無駄に生きるとはどういうことか

うちの一族はがんで死ななければ94まで生きると、叔父の葬儀の日に叔母にいわれた。聞いてみると確かにわしの親父他何人も94で死んでいる。そこでわしも94の誕生日に死ぬと決めて、それまでの日数をあと何日と逆算し、切りのいい64で仕事も辞め、死への準備にかかった。その日々をブログに書いている。

あと10481日

 死ぬときはどこで死ぬか、ということは、生きて行く上で、避けて通れない大事なことなんだが、普段は、自分が死ぬということすら忘れているので、どこで?などということもほとんど意識することはないはずだ。わしも同様で、実際に死を身近に感じるまで、真剣に考えたことは無かった。16歳の時に祖父が死んだが、死はまだ遥か向こうにあった。その後伯父が死に、従兄弟が死んだが、まだ遠かった。

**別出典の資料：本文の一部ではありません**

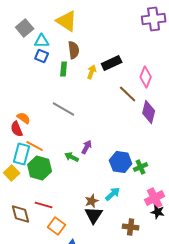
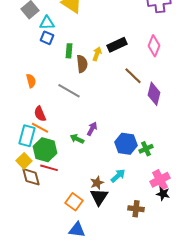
brown semicircle: (74, 50) -> (82, 64), moved
pink diamond: (146, 77) -> (154, 46), moved
orange semicircle: (24, 118) -> (31, 81), moved, turned 40
red semicircle: (17, 129) -> (40, 114), moved
yellow square: (12, 173) -> (24, 161), moved
red line: (44, 205) -> (49, 168), moved
brown diamond: (21, 214) -> (31, 177), moved
orange square: (57, 226) -> (74, 202), moved

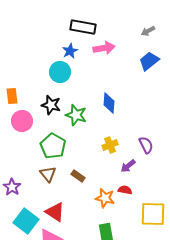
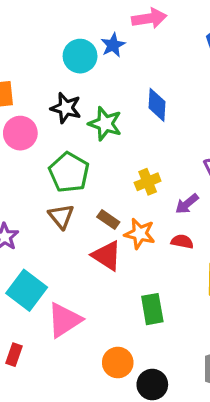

 しかし、2005年1月、突然やって来た。肺尖ガン余命3ヶ月と言われたおふくろは、死の影に取り憑かれて、生ける屍のようになって寝込んでしまった。治療方法は無いと言われて、親父もおろおろするだけで役に立たず、そんな中で一番しっかりしていたのは女房だった。今は、桜の花を見る事を目標にしようと言って、家に連れて帰った。わしらも家で最後まで看ようと考えていた。

 4月には4人で近在の桜の名所を回る事も出来た。次は無事に夏を越すことが目標だなと話し合っていたんだが、この頃から周期的に苦しむようになった。苦しみ方が尋常ではなく、看ている女房に殺してくれと頼むくらい凄まじいものだった。在宅医療の医者に連絡しても、すぐに来てもらえるわけではない。黙ってそれを見ているしかない女房は、恐ろしいと言うようになった。他に転移してないし、血液検査も異常なしで、右肺以外これといって悪い所はないんだが、どこからくるのか、あの周期的な苦痛は回数が増えて来た。

 夏が過ぎた頃、4人で話し合った結果、おふくろもあの苦痛からは逃れたいと思ったんだろう、ホスピスに行く事に同意した。「ここで死ぬんじゃな。」最初に言った言葉だった。漠然と死が近い事はわかっていたが、わしはまだ、おふくろがここで死ぬとは思っていなかったので、それを聞いた時はショックだった。本当は家に居たかったということは、わしも女房もよくわかっていたが、形相が変るほどの苦しみを、ただ見ている事は耐えられなかった。おふくろも、医者が近くにいるということで、少しは安心したようでもあった。

 ホスピスには4週間ほど居て亡くなったが、亡くなる前に家に帰った時、家族6人で水炊きをして食べた。その晩、わしがおふくろのベッドの横に、布団を敷いて寝ていたら、夜中にトイレに連れていってほしいと頼まれた。わしは危ないので、側に置いてある簡易トイレを使ってもらった。「そうしようかな。」と言ったが、本当は嫌だったということはわしには判っていた。今から思えば、連れて行ってあげたらよかったと、後悔している。朝起きると元気な頃のように、押し入れを開けて着替えを探していた。起きて朝ご飯の支度でもする気だったんだろう。

 その後数日してホスピスで亡くなったが、あの並んで寝た、家で過ごした最後の晩のことは、忘れることができない。最期は家で看ることができなかったのか、難しいところだ。